English   Danish

2020/2021  BA-BIBAV1010U  Introduction to Data Science for Business and Social Applications

English Title
Introduction to Data Science for Business and Social Applications

Course information

Language English
Course ECTS 7.5 ECTS
Type Elective
Level Bachelor
Duration One Semester
Start time of the course Autumn
Timetable Course schedule will be posted at calendar.cbs.dk
Max. participants 65
Study board
Study Board for BSc in Business, Asian Language and Culture
Course coordinator
  • Zoltan Fazekas - Department of International Economics, Goverment and Business (EGB)
Main academic disciplines
  • Statistics and quantitative methods
Teaching methods
  • Online teaching
Last updated on 16-06-2020

Relevant links

Learning objectives
  • Understand the process of data driven decision making in and its potential limitations within the business, social, and political realm.
  • Be able to load, process, and transform data stemming from different sources and structured in different ways.
  • Summarize data and apply visualization techniques to explore and present data.
  • Critically evaluate experimental approaches and interventions in business and social data analysis.
  • Identify and apply machine learning techniques for prediction, classification, and dimensionality reduction using business and social data.
  • Evaluate and compare the performance of various machine learning techniques.
  • Formulate data driven conclusions for social and business applications and questions.
Course prerequisites
Note on prerequisites and software use:
This is an introductory course, hence there are no formal prerequisites for taking this course.
Notwithstanding, any previous statistics, quantitative research methods, or potential computer science/programming course participation will facilitate progress with the course.
Students are expected to spend substantial amount of time working with software. The course software will be R, but no prior knowledge of R is expected. The first part of the course will introduce the software step-by-step through various applications.
Prerequisites for registering for the exam (activities during the teaching period)
Number of compulsory activities which must be approved (see s. 13): 2
Compulsory home assignments
There will be a total of three compulsory activities consisting of short written exercises. For each mandatory activity, each student will have to hand in an up to 5-pages individually written home assignment on given set of tasks.

Two out of three activities must be approved to qualify for the exam. Feedback on the assignments will be offered through video supporting materials and live online meetings.
No further attempts to pass the mandatory activities will be provided before the ordinary exam. If a student has not had the required number of activities approved, the student will not be able to attend the ordinary exam.
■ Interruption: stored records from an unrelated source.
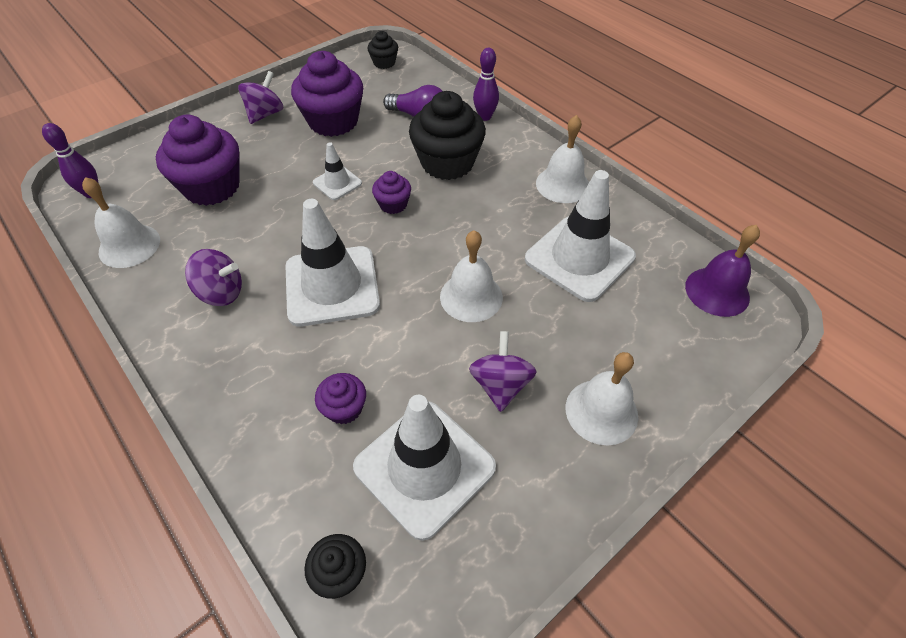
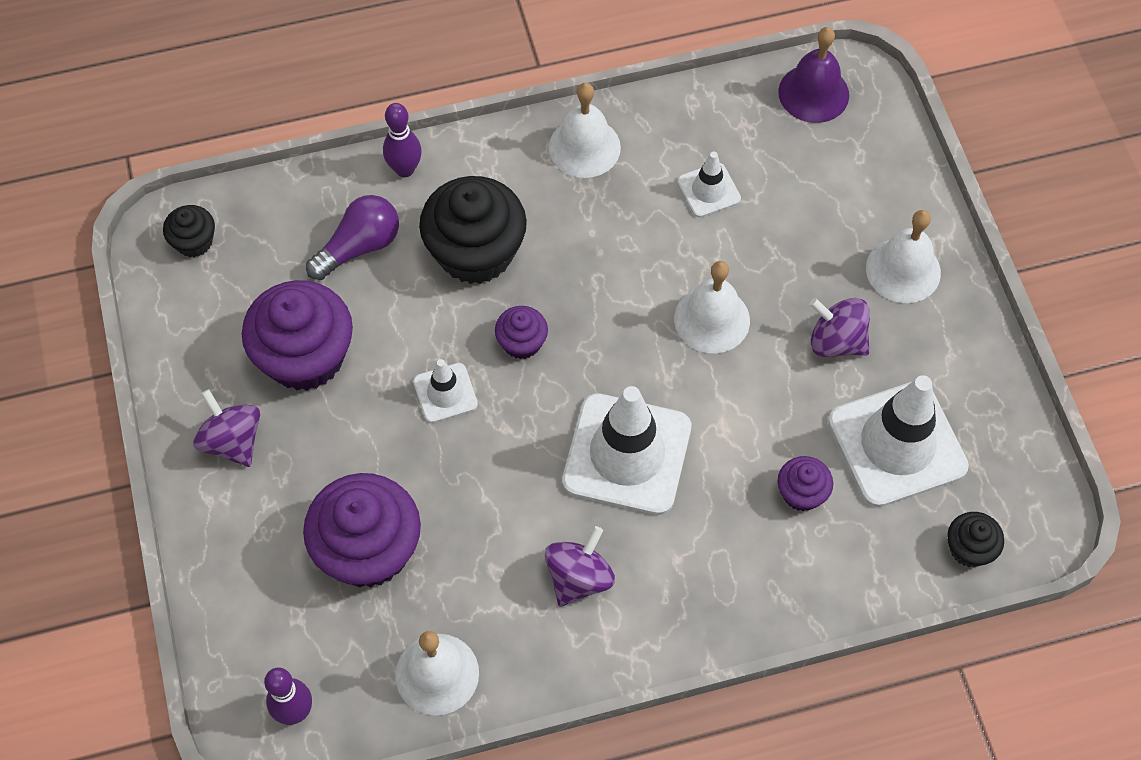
camera: 65 degrees left, 10 degrees up
(579, 258) = (708, 190): white traffic cone -> white traffic cone, size x0.49

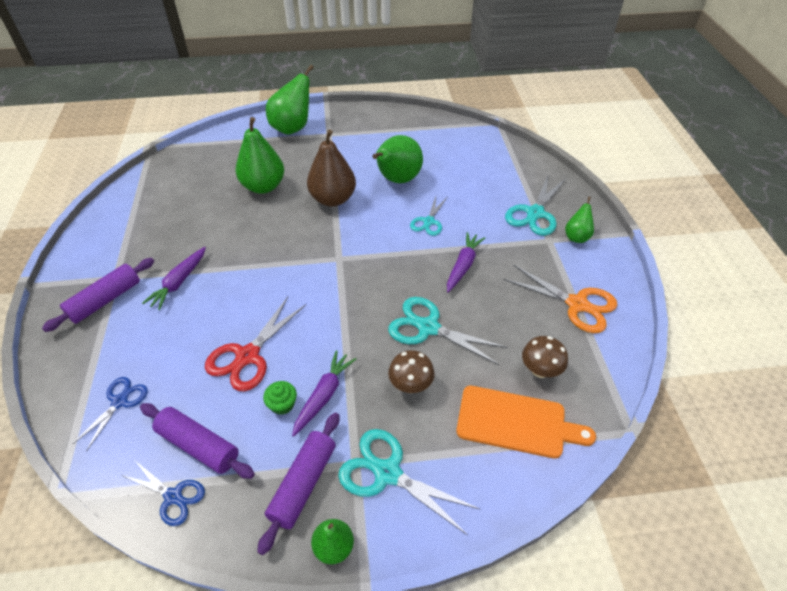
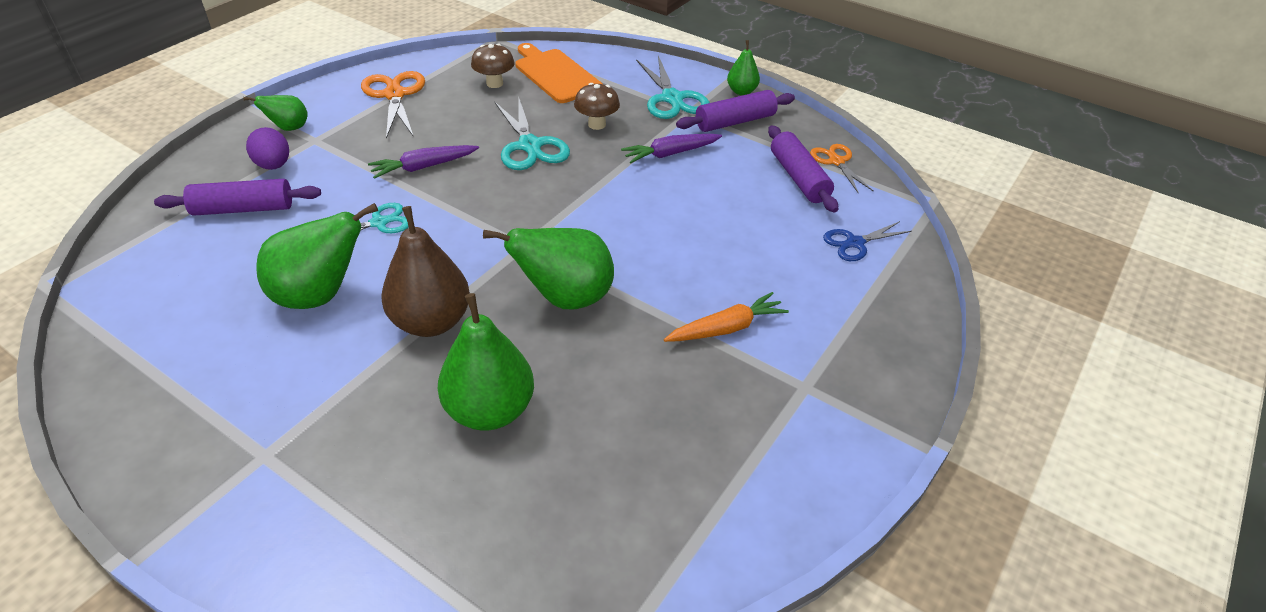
camera: 140 degrees left, 5 degrees down
(105, 300) = (831, 360): purple rolling pin -> purple rolling pin (243, 209)
(173, 496) = (836, 161): blue scissors -> orange scissors
(179, 282) = (726, 328): purple carrot -> orange carrot
(248, 356) = (708, 213): red scissors -> none
(282, 404) = (709, 166): green cupcake -> none
(292, 128) = (290, 523): green pear -> green pear (565, 298)
(535, 213) = (273, 165): turquoise scissors -> purple egg

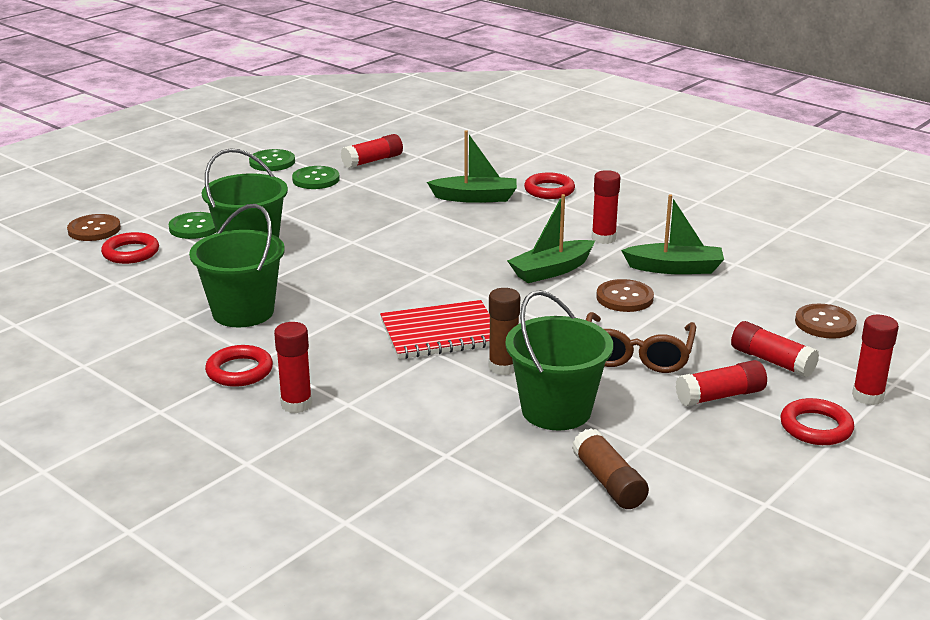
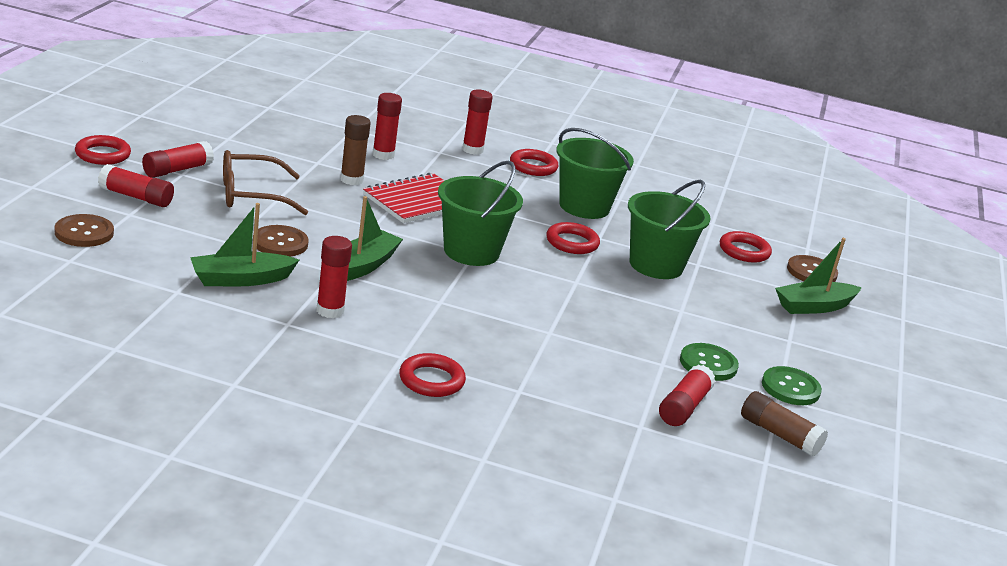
camera: 150 degrees right, 0 degrees up
(195, 227) = (733, 283): green button -> none
(310, 275) = (572, 242): none -> red ring
(475, 198) = (508, 356): green boat -> green boat (814, 307)
(556, 410) = (296, 155): green bucket -> green bucket (471, 252)
(608, 482) = (243, 120): brown glue stick -> brown glue stick (779, 435)
(637, 355) = (251, 195): brown glasses -> brown glasses turned 90 degrees counterclockwise
(867, 396) = (57, 176): red glue stick -> red glue stick (383, 155)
Should the student fail at the ordinary exam then no further activities are required to qualify for the retake.

If the student fails to qualify for the ordinary exam:
In order to qualify for an extra mandatory activity before the retake the student must have (either) 1) attempted all three activities without succeeding in having them all approved; and/or 2) provided relevant documentation of illness or other extenuating circumstances.

In such cases s/he must, before the retake submit a 10-page paper covering the substance of the required number of mandatory activities. Specific requirements are provided by the course coordinator. When the paper is approved by the course coordinator, the student may be registered for the retake.

Number of compulsory activities which must be approved: 2
Compulsory home assignments
Examination
Introduction to Data Science for Business and Social Applications:
Exam ECTS 7,5
Examination form Home assignment - written product
Individual or group exam Group exam
Please note the rules in the Programme Regulations about identification of individual contributions.
Number of people in the group 2-3
Size of written product Max. 10 pages
Assignment type Written assignment
Duration 7 days to prepare
Grading scale 7-point grading scale
Examiner(s) One internal examiner
Exam period Winter
Make-up exam/re-exam
Same examination form as the ordinary exam
Description of the exam procedure

Students will be required to work on a data analysis project on data provided in the course. These projects will have to cover the tools and methods discussed in the course and answer a particular question picked by the students.

Feedback on project topics and topics will be offered through a project workshop, prior to the examination period.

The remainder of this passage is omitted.